WHAT THIS TASK INVOLVES: Reproduce the data below word for word, leaving out the pictures.

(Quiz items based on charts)

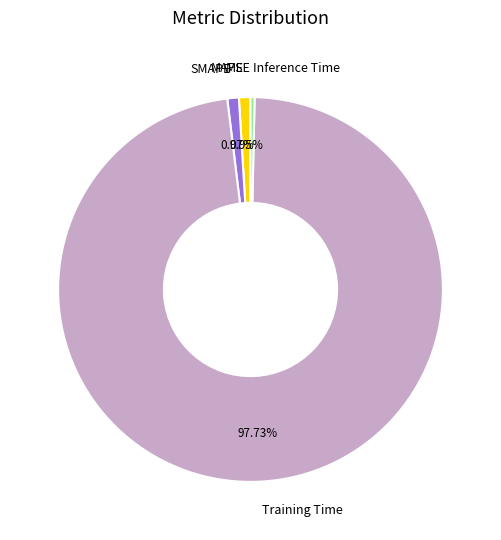

Does Training Time account for over 50% of the chart?

Yes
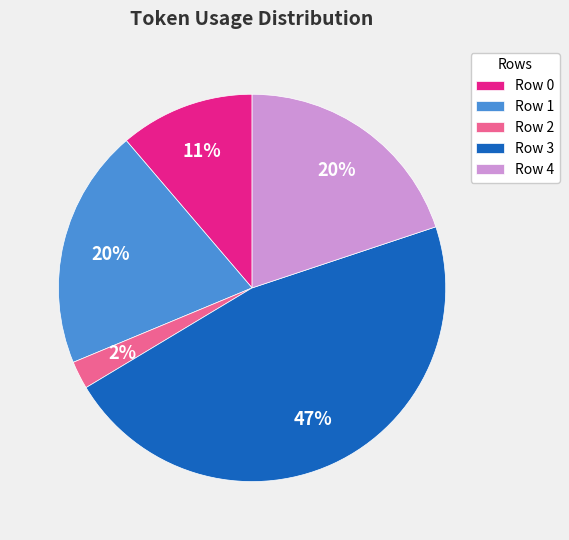

What is the ratio of the value at Row 1 to the value at Row 3?

0.4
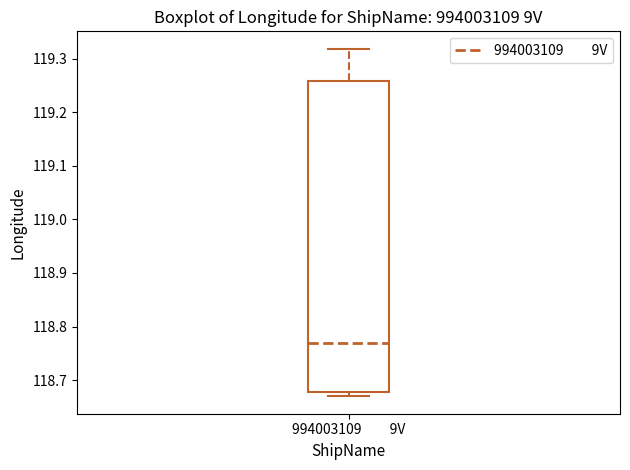

Transcribe this box plot: give where the median line is, the range the box spans, and where the two whiskers end, as read against the y-axis. The values are not printed on the chart, so give them approximately, as read against the axis.

median 118.77, box 118.68 to 119.26, whiskers 118.67 to 119.32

YOUR SOLUTION:
Does Training Time account for over 50% of the chart?

Yes

What is the ratio of the value at Row 1 to the value at Row 3?

0.4

Transcribe this box plot: give where the median line is, the range the box spans, and where the two whiskers end, as read against the y-axis. The values are not printed on the chart, so give them approximately, as read against the axis.

median 118.77, box 118.68 to 119.26, whiskers 118.67 to 119.32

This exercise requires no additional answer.